### Records to process
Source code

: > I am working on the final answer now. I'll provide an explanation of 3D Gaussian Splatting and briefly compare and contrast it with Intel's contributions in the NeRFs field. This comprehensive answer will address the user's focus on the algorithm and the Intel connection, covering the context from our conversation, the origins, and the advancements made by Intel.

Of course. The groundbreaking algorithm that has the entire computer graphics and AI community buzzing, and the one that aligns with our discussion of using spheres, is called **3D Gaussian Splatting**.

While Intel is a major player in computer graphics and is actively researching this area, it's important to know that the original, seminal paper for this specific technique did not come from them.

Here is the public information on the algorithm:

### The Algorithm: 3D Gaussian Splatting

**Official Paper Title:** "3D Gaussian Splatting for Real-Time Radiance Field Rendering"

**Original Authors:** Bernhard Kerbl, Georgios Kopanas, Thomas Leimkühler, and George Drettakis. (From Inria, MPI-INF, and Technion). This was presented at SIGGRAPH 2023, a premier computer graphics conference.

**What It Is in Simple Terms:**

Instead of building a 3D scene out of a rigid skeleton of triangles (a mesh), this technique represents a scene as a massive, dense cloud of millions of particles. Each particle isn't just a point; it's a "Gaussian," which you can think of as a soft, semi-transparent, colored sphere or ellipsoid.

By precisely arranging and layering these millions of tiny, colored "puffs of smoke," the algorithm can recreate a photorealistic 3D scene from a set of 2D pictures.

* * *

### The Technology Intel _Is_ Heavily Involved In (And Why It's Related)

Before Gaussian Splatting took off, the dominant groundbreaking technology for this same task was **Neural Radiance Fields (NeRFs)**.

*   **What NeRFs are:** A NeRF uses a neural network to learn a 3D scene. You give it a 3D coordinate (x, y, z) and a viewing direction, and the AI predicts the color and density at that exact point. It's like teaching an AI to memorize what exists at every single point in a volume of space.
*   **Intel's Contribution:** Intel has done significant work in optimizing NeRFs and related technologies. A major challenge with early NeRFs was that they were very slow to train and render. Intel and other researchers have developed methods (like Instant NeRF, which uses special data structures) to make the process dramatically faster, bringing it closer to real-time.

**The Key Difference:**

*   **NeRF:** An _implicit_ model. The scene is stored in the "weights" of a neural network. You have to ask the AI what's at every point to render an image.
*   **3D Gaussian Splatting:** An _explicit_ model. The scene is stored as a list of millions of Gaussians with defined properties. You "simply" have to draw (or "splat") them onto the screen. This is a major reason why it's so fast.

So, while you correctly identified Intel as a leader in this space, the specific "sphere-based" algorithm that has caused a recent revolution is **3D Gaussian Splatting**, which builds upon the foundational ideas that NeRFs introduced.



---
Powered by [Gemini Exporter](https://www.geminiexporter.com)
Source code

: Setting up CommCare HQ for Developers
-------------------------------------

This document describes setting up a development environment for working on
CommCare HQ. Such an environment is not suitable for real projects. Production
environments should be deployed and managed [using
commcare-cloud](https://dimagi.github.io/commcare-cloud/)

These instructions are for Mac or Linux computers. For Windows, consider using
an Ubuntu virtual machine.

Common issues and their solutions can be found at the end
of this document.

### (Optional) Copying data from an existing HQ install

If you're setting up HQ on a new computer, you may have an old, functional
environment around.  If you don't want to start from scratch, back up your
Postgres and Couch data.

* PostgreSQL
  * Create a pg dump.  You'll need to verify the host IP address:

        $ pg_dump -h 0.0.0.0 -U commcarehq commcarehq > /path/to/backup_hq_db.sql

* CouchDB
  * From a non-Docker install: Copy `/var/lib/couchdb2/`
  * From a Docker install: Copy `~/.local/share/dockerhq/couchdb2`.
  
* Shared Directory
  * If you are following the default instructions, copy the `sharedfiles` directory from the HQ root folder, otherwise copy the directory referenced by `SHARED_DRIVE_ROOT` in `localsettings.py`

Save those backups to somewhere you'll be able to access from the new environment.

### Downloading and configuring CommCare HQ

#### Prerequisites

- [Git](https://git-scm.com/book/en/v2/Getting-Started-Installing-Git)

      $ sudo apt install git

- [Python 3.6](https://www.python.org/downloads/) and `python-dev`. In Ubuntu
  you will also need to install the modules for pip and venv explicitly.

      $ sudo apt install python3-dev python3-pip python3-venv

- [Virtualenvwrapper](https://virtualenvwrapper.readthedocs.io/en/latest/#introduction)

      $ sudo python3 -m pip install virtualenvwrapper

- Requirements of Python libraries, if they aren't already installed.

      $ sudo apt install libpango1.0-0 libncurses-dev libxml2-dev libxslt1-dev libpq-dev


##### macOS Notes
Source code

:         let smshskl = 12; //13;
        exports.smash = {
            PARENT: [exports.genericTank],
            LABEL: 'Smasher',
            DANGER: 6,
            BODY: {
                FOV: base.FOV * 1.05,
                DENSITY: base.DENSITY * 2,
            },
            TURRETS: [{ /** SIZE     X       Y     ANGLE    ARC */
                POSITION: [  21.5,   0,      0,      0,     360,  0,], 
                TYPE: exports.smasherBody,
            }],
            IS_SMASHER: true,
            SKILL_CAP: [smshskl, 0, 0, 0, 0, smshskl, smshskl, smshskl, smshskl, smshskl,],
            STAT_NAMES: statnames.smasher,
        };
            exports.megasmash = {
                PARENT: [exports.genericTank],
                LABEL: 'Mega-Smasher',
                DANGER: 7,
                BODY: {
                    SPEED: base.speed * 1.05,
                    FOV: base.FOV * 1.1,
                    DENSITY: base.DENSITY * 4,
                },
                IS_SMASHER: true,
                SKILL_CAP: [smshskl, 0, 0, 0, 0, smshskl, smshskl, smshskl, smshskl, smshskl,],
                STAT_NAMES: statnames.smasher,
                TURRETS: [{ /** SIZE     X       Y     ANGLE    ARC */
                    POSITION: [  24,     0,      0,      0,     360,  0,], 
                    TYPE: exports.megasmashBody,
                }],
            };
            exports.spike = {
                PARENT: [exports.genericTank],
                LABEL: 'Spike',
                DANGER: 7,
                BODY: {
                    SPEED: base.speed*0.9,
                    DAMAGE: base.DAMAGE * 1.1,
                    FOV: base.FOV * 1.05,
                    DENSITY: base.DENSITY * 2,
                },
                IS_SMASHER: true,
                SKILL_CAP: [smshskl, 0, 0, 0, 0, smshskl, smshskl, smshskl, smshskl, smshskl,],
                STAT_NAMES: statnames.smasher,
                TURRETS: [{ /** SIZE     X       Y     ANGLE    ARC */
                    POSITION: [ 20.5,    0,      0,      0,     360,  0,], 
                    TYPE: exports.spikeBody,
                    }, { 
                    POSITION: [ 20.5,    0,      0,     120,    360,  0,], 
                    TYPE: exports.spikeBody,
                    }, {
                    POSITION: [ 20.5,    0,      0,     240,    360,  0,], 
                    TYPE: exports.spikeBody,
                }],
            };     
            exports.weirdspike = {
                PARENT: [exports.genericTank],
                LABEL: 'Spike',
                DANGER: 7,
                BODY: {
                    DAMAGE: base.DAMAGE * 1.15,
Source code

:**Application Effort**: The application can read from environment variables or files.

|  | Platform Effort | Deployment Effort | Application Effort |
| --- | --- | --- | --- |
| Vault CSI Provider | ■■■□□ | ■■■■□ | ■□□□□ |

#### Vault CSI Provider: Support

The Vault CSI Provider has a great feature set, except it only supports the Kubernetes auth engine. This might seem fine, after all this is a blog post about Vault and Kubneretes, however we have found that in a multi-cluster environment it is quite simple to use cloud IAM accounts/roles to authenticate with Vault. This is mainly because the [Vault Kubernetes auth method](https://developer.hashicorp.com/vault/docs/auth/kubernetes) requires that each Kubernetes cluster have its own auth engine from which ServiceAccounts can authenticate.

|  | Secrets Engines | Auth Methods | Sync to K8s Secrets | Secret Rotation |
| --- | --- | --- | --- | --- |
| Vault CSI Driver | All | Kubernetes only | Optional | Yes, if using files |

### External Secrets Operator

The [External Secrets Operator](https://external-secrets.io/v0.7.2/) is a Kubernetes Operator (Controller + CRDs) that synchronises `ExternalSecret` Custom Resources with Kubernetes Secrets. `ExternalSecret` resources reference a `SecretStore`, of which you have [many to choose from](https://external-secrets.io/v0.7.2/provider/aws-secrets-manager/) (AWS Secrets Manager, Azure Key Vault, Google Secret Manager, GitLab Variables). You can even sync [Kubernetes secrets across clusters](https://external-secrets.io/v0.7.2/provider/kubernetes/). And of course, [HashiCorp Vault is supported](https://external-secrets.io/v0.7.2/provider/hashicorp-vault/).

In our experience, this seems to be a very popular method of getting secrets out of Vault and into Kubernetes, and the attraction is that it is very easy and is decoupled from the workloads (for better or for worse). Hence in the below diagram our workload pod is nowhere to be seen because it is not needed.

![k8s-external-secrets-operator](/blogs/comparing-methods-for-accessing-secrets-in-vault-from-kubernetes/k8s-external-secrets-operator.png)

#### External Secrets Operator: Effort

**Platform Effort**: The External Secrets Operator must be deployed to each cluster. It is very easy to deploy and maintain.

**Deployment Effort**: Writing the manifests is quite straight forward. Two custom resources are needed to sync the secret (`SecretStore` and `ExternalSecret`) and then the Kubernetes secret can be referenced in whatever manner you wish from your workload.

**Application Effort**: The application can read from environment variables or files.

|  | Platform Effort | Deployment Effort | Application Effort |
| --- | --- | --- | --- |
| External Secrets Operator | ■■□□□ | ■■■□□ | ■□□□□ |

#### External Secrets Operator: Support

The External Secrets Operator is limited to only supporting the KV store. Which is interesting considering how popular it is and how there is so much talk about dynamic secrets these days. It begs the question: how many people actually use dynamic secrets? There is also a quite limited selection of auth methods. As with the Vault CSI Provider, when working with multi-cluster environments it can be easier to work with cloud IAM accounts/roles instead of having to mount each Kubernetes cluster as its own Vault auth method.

### Try it
Rewrite the data from the line that has "Here is the" through the line that has "Gaussian Splatting for", replacing "Official Paper Title" with "Full Paper Title" and leaving everything else unchanged.

### Task result
Here is the public information on the algorithm:

### The Algorithm: 3D Gaussian Splatting

**Full Paper Title:** "3D Gaussian Splatting for Real-Time Radiance Field Rendering"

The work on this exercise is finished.